### SUPPLIED INFORMATION ###
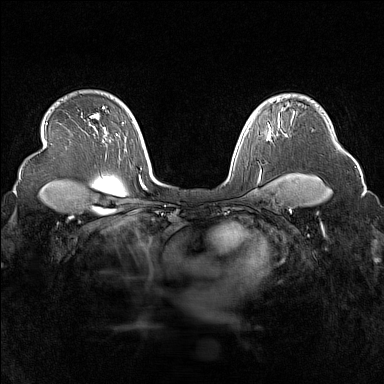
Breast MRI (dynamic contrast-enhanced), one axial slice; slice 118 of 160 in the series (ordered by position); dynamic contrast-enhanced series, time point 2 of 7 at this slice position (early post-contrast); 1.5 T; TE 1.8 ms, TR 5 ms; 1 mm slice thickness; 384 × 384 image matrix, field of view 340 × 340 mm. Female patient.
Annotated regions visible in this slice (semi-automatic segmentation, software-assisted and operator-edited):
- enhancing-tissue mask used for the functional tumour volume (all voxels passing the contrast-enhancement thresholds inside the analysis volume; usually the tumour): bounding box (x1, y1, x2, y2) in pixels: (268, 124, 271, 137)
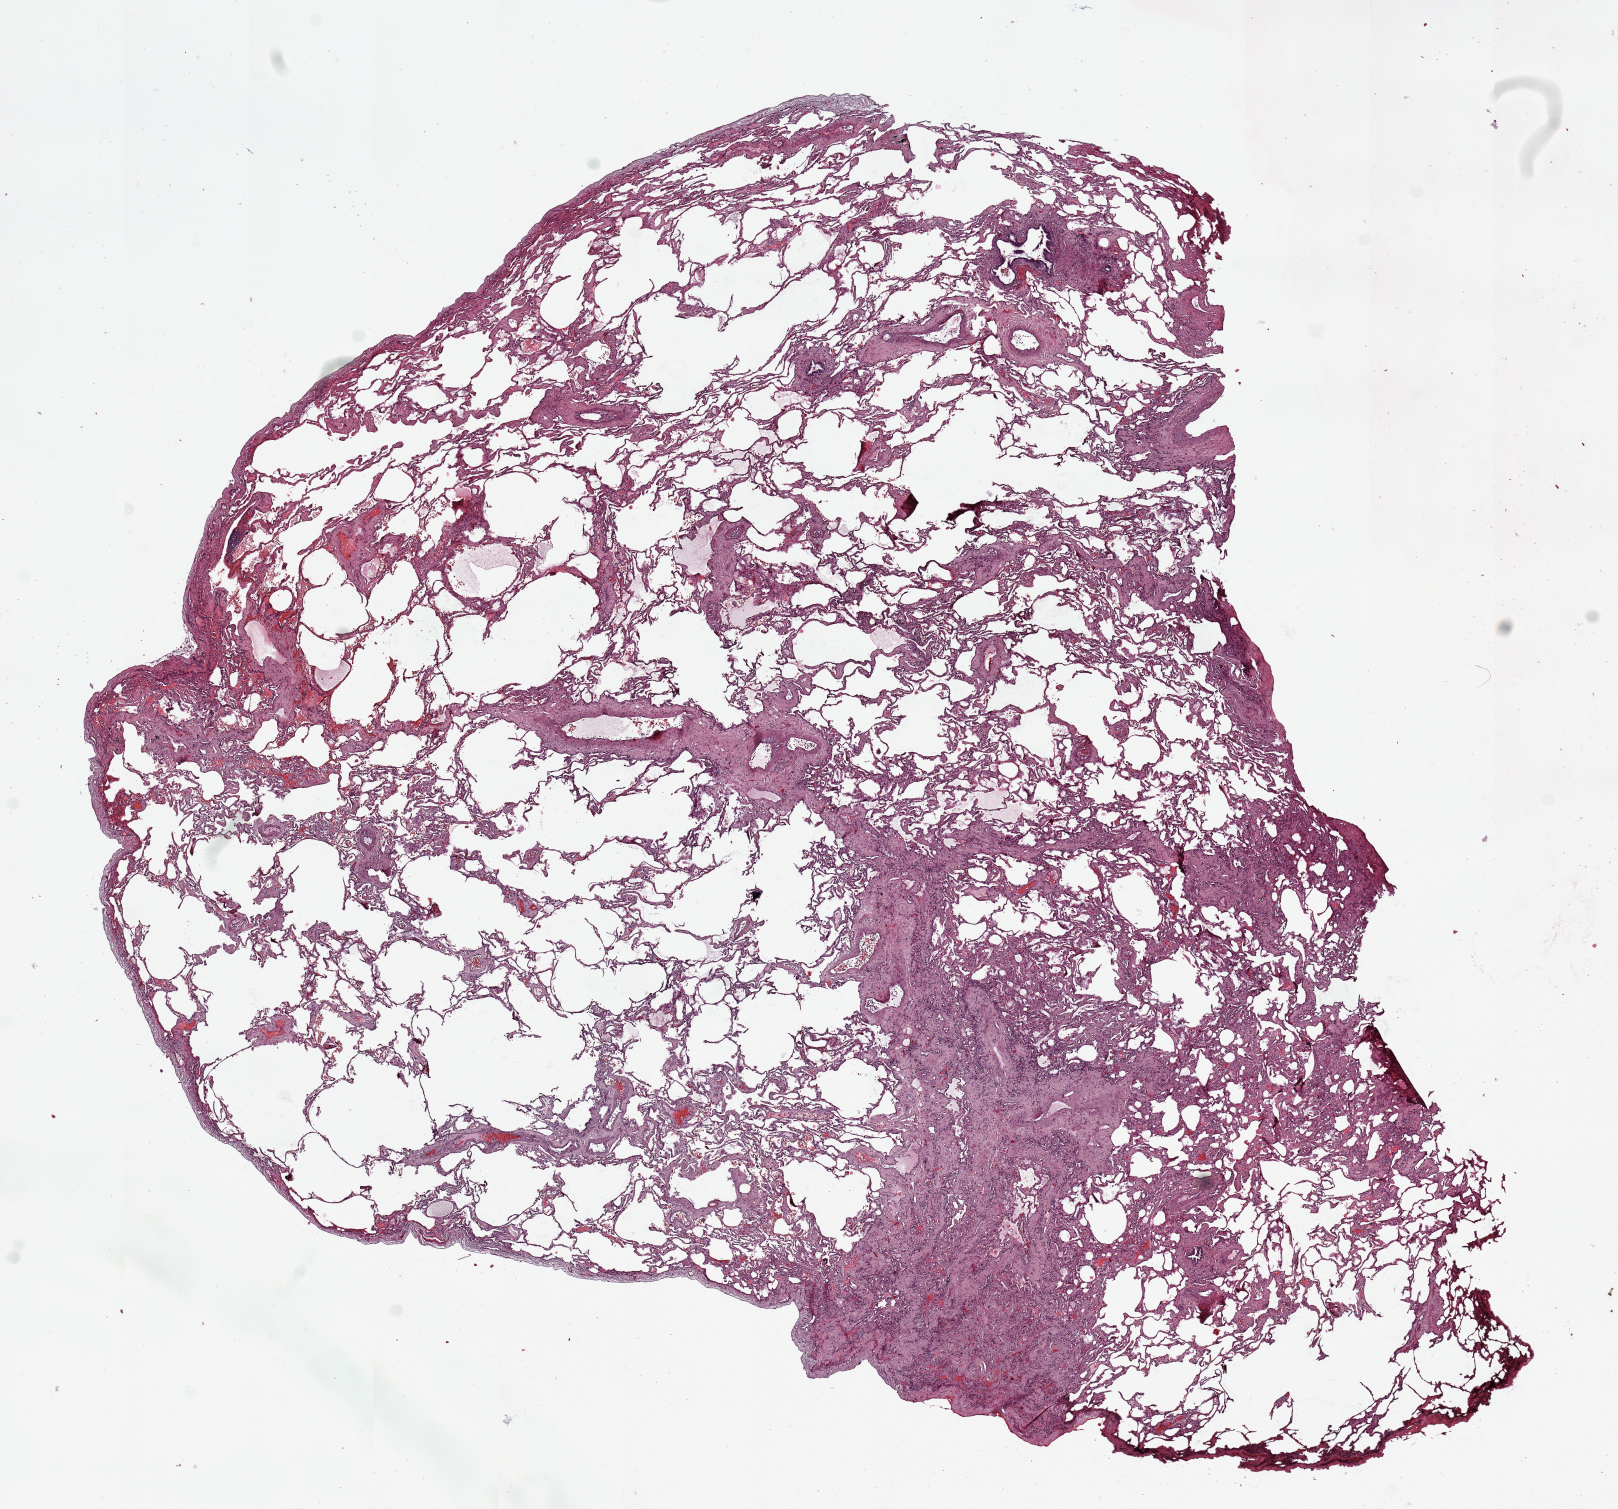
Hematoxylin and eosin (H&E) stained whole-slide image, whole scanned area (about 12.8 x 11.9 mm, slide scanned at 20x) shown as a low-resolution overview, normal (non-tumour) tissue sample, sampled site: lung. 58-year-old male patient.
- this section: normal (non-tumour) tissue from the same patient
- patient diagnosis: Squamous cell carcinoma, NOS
###
### SUPPLIED INFORMATION ###
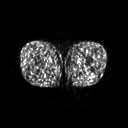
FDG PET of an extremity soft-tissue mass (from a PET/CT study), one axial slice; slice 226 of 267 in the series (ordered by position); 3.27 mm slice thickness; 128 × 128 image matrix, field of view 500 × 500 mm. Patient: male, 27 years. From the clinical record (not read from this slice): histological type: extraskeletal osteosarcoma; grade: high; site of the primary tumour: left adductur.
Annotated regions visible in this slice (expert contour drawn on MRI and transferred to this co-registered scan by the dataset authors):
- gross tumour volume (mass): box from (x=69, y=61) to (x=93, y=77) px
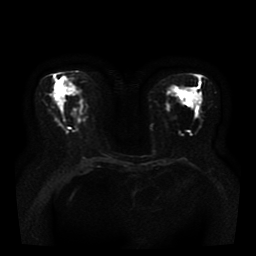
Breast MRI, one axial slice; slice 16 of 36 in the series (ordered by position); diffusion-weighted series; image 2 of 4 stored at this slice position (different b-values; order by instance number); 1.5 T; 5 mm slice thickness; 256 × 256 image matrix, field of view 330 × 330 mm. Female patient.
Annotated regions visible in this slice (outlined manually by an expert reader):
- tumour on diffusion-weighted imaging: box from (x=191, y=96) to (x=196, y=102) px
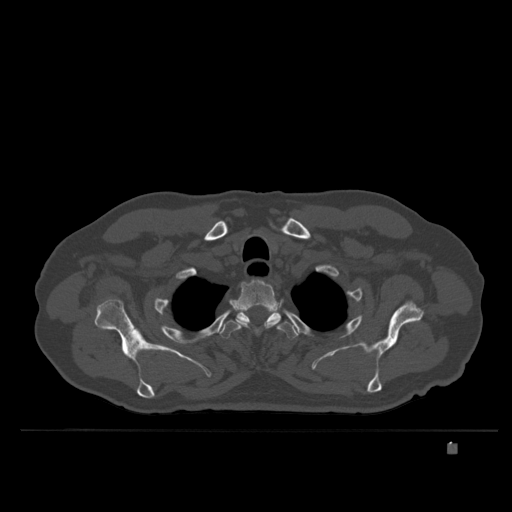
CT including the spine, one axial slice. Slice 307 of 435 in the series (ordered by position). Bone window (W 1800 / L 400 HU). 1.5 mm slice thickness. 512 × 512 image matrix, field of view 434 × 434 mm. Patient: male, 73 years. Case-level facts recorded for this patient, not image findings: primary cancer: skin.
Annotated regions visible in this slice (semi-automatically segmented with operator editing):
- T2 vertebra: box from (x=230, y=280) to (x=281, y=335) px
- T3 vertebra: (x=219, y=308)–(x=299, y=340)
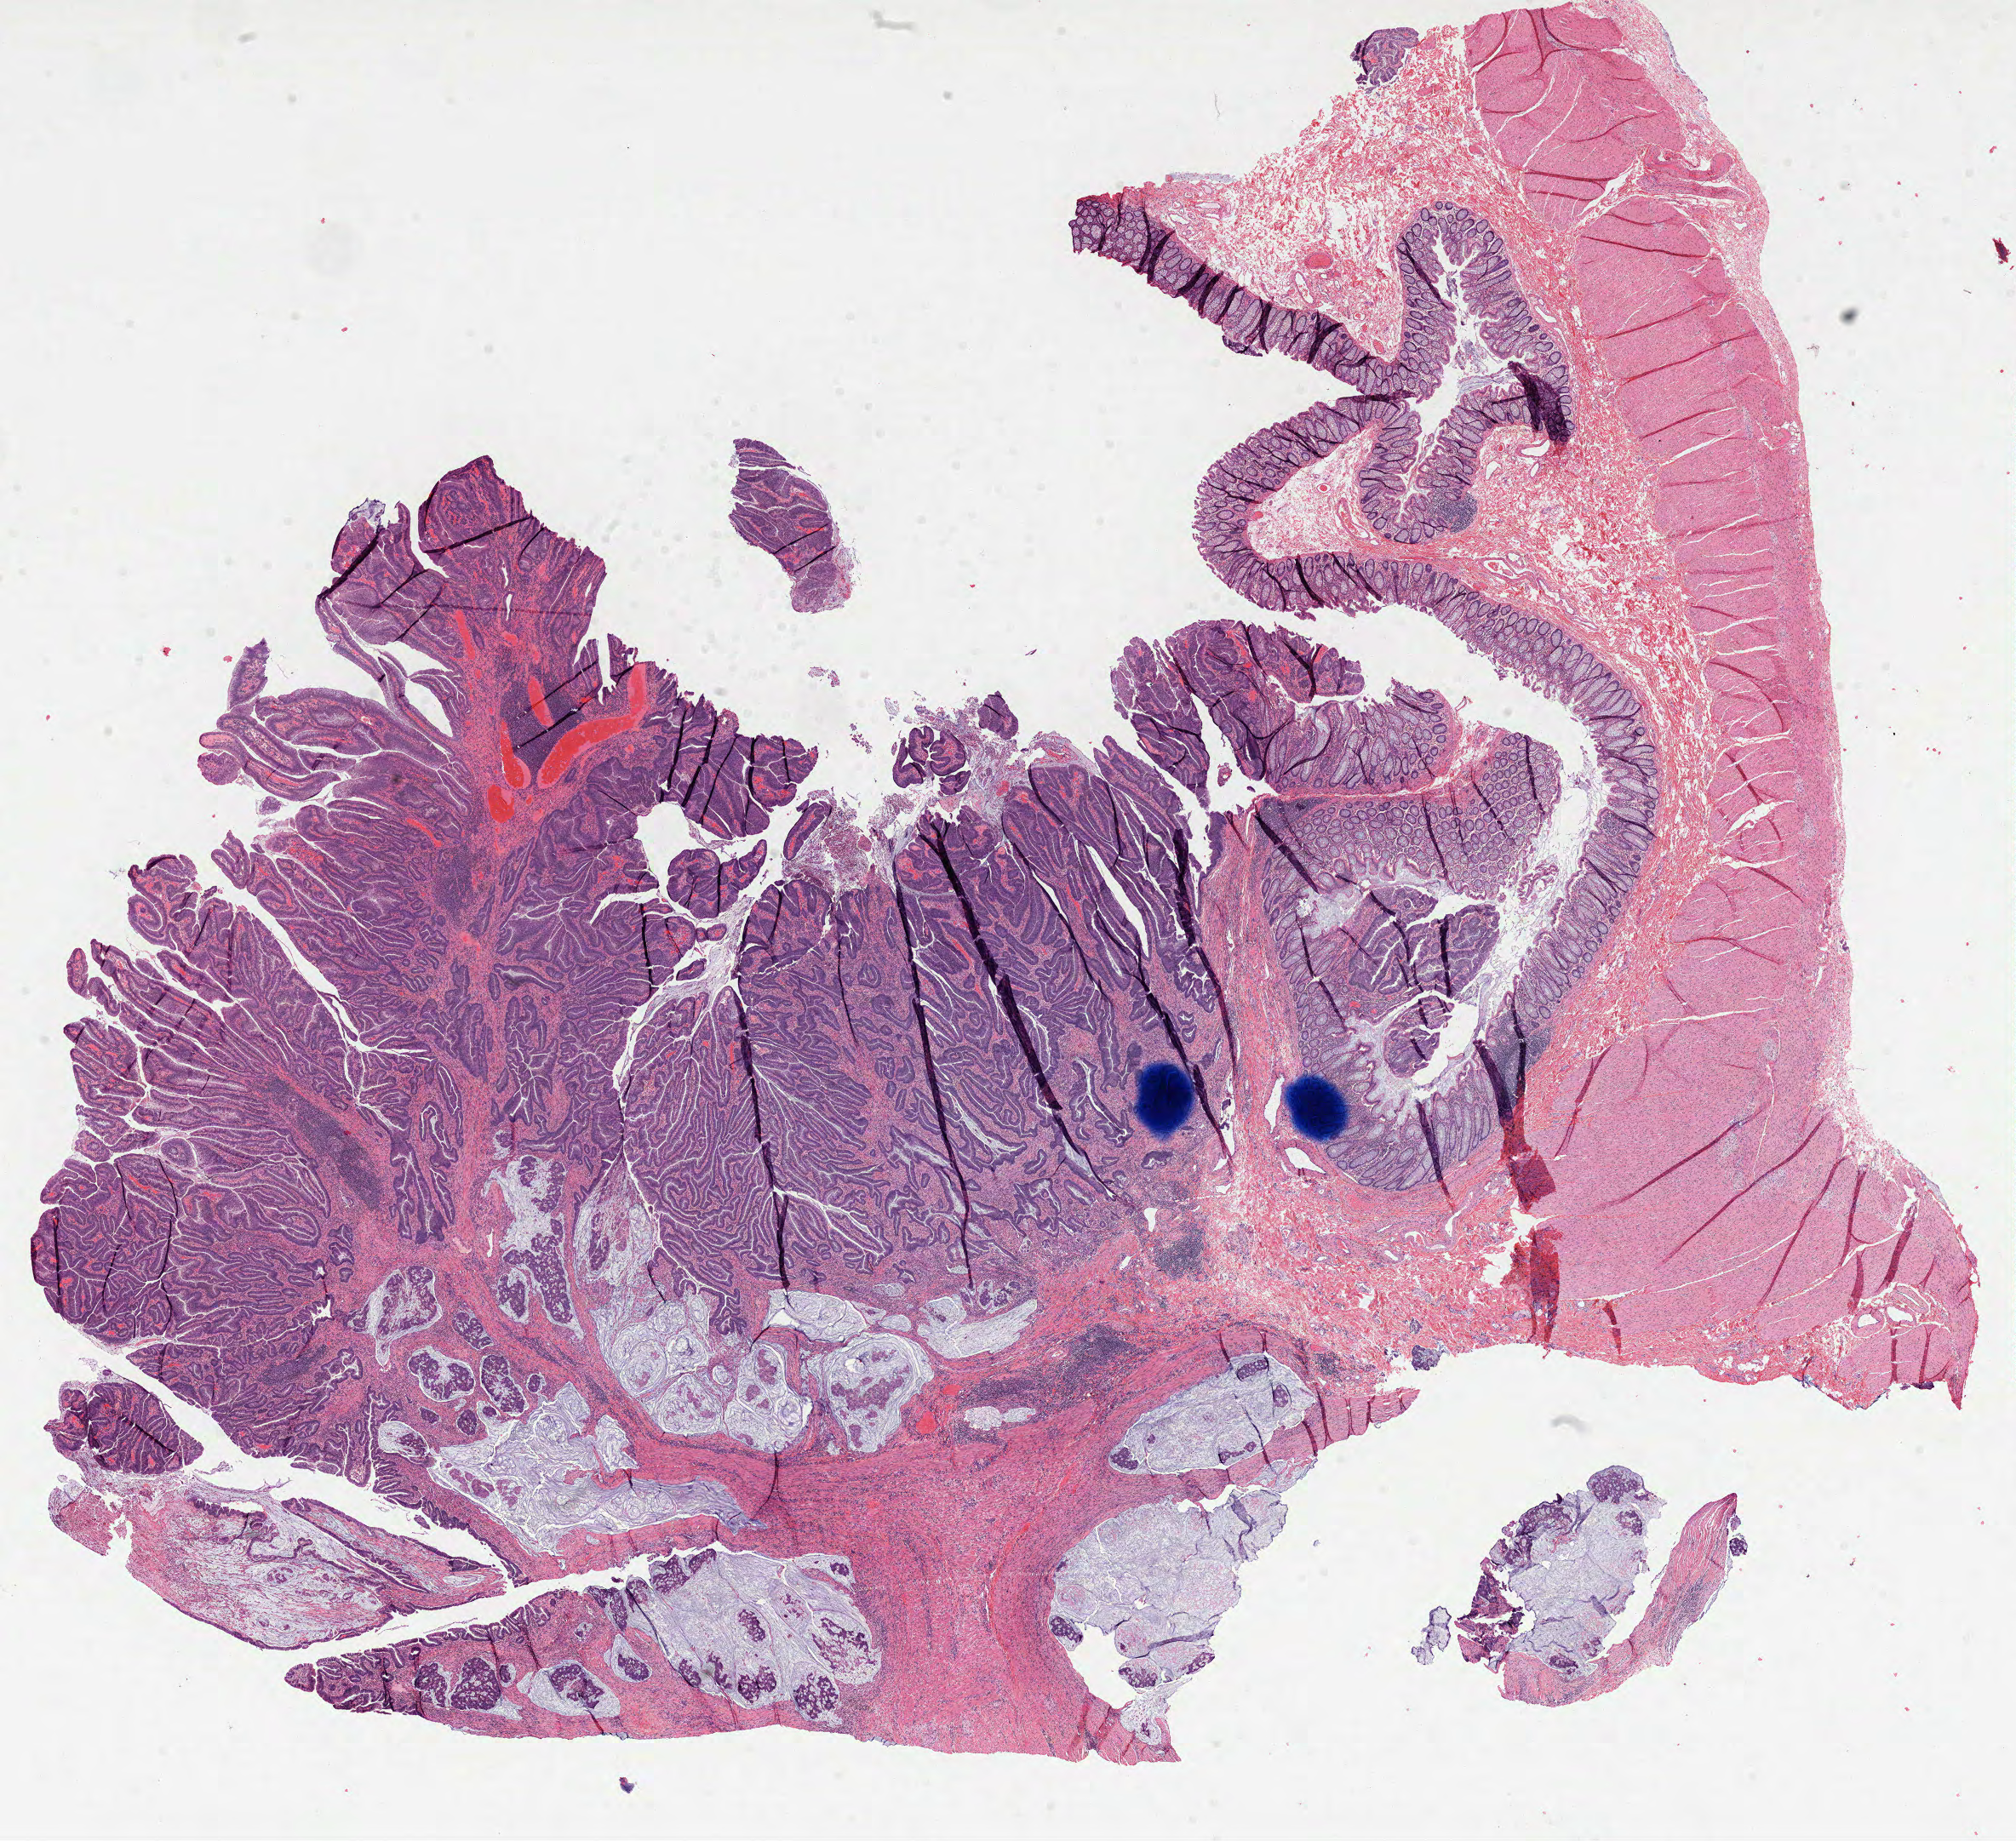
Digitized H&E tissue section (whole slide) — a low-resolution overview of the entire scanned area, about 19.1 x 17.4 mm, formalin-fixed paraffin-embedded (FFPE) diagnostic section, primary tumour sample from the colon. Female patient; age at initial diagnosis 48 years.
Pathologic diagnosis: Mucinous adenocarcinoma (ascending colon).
###
### SUPPLIED INFORMATION ###
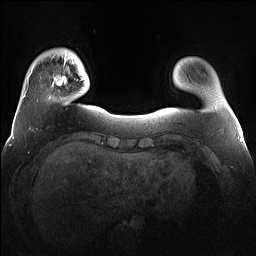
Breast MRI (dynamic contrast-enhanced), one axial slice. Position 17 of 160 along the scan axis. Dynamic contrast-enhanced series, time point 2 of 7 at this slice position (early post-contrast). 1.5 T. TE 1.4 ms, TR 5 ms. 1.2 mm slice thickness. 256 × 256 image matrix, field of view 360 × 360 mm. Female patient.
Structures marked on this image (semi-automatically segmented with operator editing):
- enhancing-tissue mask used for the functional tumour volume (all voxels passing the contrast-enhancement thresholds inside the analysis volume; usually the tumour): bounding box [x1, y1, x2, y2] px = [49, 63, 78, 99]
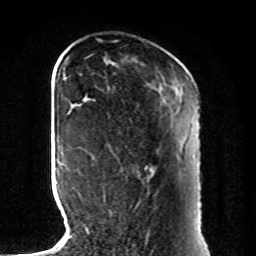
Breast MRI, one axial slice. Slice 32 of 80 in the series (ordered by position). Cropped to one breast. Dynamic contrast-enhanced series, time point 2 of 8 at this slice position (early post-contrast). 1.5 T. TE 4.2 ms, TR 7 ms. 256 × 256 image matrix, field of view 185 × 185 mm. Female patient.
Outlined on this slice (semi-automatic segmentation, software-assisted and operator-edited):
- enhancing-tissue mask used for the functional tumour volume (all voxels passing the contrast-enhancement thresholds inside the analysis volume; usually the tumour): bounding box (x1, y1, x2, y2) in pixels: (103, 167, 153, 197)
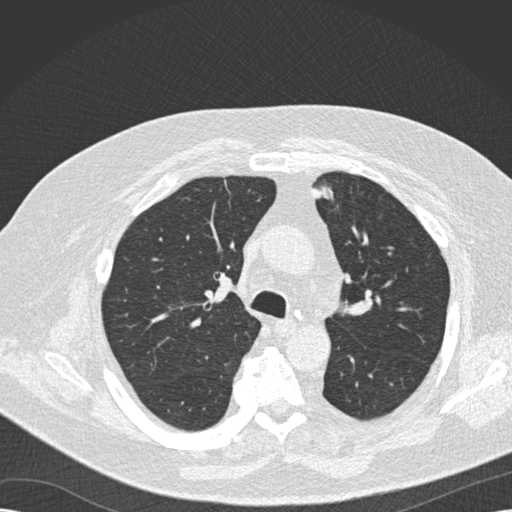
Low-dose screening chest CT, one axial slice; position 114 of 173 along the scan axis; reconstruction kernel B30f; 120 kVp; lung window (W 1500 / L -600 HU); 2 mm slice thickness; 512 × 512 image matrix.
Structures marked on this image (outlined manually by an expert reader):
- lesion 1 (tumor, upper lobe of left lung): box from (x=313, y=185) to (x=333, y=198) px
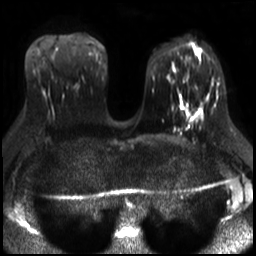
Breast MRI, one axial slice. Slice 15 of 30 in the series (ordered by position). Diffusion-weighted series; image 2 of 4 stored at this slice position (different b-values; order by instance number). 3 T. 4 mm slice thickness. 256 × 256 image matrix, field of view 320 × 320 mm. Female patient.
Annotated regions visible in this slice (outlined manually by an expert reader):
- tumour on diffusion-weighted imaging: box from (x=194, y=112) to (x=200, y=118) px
###
» **WHAT NEEDS TO BE DONE**:
Keeping every character as it is, restate the lines above that run from the line with "Hematoxylin and eosin" through the line with "- patient diagnosis: Squamous", both included, and nothing else.

» **RESPONSE BOX**:
Hematoxylin and eosin (H&E) stained whole-slide image, whole scanned area (about 12.8 x 11.9 mm, slide scanned at 20x) shown as a low-resolution overview, normal (non-tumour) tissue sample, sampled site: lung. 58-year-old male patient.
- this section: normal (non-tumour) tissue from the same patient
- patient diagnosis: Squamous cell carcinoma, NOS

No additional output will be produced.